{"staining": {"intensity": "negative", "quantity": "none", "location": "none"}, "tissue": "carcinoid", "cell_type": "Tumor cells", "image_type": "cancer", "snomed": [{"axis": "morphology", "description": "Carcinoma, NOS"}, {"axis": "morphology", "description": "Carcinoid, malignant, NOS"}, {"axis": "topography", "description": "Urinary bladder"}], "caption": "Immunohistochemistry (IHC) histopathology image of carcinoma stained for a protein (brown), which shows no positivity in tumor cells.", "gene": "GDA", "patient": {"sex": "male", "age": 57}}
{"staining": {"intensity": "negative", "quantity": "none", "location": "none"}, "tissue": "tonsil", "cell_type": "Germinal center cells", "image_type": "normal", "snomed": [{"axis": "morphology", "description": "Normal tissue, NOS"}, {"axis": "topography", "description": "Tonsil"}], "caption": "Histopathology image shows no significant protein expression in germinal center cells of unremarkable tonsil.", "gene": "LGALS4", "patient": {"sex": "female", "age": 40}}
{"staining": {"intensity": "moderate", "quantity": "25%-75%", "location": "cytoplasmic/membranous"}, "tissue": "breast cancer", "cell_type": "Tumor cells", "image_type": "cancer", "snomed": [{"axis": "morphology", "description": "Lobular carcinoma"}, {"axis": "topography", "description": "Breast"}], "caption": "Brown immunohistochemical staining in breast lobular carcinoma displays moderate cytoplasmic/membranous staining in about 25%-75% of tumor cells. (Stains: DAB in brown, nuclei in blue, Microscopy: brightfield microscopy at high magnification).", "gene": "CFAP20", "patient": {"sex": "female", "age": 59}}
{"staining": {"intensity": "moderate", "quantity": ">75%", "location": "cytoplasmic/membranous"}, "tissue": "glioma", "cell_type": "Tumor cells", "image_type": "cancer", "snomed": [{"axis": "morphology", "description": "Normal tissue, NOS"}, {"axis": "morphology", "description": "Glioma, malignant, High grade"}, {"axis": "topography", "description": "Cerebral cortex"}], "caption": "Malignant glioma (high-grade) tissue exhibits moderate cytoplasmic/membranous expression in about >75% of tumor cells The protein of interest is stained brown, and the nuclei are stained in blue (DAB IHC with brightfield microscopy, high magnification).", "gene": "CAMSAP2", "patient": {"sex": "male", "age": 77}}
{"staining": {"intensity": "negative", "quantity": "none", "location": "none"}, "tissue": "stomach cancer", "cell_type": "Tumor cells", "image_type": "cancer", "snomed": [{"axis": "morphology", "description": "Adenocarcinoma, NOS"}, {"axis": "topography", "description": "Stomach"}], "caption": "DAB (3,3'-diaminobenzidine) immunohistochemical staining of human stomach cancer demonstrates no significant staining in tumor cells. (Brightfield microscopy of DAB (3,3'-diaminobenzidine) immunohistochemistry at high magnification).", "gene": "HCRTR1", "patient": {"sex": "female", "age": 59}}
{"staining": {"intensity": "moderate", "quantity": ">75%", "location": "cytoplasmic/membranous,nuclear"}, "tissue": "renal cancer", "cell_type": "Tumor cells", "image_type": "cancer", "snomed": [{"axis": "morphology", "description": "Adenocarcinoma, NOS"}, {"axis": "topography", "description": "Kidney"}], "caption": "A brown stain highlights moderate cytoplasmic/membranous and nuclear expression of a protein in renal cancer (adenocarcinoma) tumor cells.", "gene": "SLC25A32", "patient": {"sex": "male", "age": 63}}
====================
The problem -> Every record must be given again exactly as it was written.

Result of this task ->
{"staining": {"intensity": "negative", "quantity": "none", "location": "none"}, "tissue": "carcinoid", "cell_type": "Tumor cells", "image_type": "cancer", "snomed": [{"axis": "morphology", "description": "Carcinoma, NOS"}, {"axis": "morphology", "description": "Carcinoid, malignant, NOS"}, {"axis": "topography", "description": "Urinary bladder"}], "caption": "Immunohistochemistry (IHC) histopathology image of carcinoma stained for a protein (brown), which shows no positivity in tumor cells.", "gene": "GDA", "patient": {"sex": "male", "age": 57}}
{"staining": {"intensity": "negative", "quantity": "none", "location": "none"}, "tissue": "tonsil", "cell_type": "Germinal center cells", "image_type": "normal", "snomed": [{"axis": "morphology", "description": "Normal tissue, NOS"}, {"axis": "topography", "description": "Tonsil"}], "caption": "Histopathology image shows no significant protein expression in germinal center cells of unremarkable tonsil.", "gene": "LGALS4", "patient": {"sex": "female", "age": 40}}
{"staining": {"intensity": "moderate", "quantity": "25%-75%", "location": "cytoplasmic/membranous"}, "tissue": "breast cancer", "cell_type": "Tumor cells", "image_type": "cancer", "snomed": [{"axis": "morphology", "description": "Lobular carcinoma"}, {"axis": "topography", "description": "Breast"}], "caption": "Brown immunohistochemical staining in breast lobular carcinoma displays moderate cytoplasmic/membranous staining in about 25%-75% of tumor cells. (Stains: DAB in brown, nuclei in blue, Microscopy: brightfield microscopy at high magnification).", "gene": "CFAP20", "patient": {"sex": "female", "age": 59}}
{"staining": {"intensity": "moderate", "quantity": ">75%", "location": "cytoplasmic/membranous"}, "tissue": "glioma", "cell_type": "Tumor cells", "image_type": "cancer", "snomed": [{"axis": "morphology", "description": "Normal tissue, NOS"}, {"axis": "morphology", "description": "Glioma, malignant, High grade"}, {"axis": "topography", "description": "Cerebral cortex"}], "caption": "Malignant glioma (high-grade) tissue exhibits moderate cytoplasmic/membranous expression in about >75% of tumor cells The protein of interest is stained brown, and the nuclei are stained in blue (DAB IHC with brightfield microscopy, high magnification).", "gene": "CAMSAP2", "patient": {"sex": "male", "age": 77}}
{"staining": {"intensity": "negative", "quantity": "none", "location": "none"}, "tissue": "stomach cancer", "cell_type": "Tumor cells", "image_type": "cancer", "snomed": [{"axis": "morphology", "description": "Adenocarcinoma, NOS"}, {"axis": "topography", "description": "Stomach"}], "caption": "DAB (3,3'-diaminobenzidine) immunohistochemical staining of human stomach cancer demonstrates no significant staining in tumor cells. (Brightfield microscopy of DAB (3,3'-diaminobenzidine) immunohistochemistry at high magnification).", "gene": "HCRTR1", "patient": {"sex": "female", "age": 59}}
{"staining": {"intensity": "moderate", "quantity": ">75%", "location": "cytoplasmic/membranous,nuclear"}, "tissue": "renal cancer", "cell_type": "Tumor cells", "image_type": "cancer", "snomed": [{"axis": "morphology", "description": "Adenocarcinoma, NOS"}, {"axis": "topography", "description": "Kidney"}], "caption": "A brown stain highlights moderate cytoplasmic/membranous and nuclear expression of a protein in renal cancer (adenocarcinoma) tumor cells.", "gene": "SLC25A32", "patient": {"sex": "male", "age": 63}}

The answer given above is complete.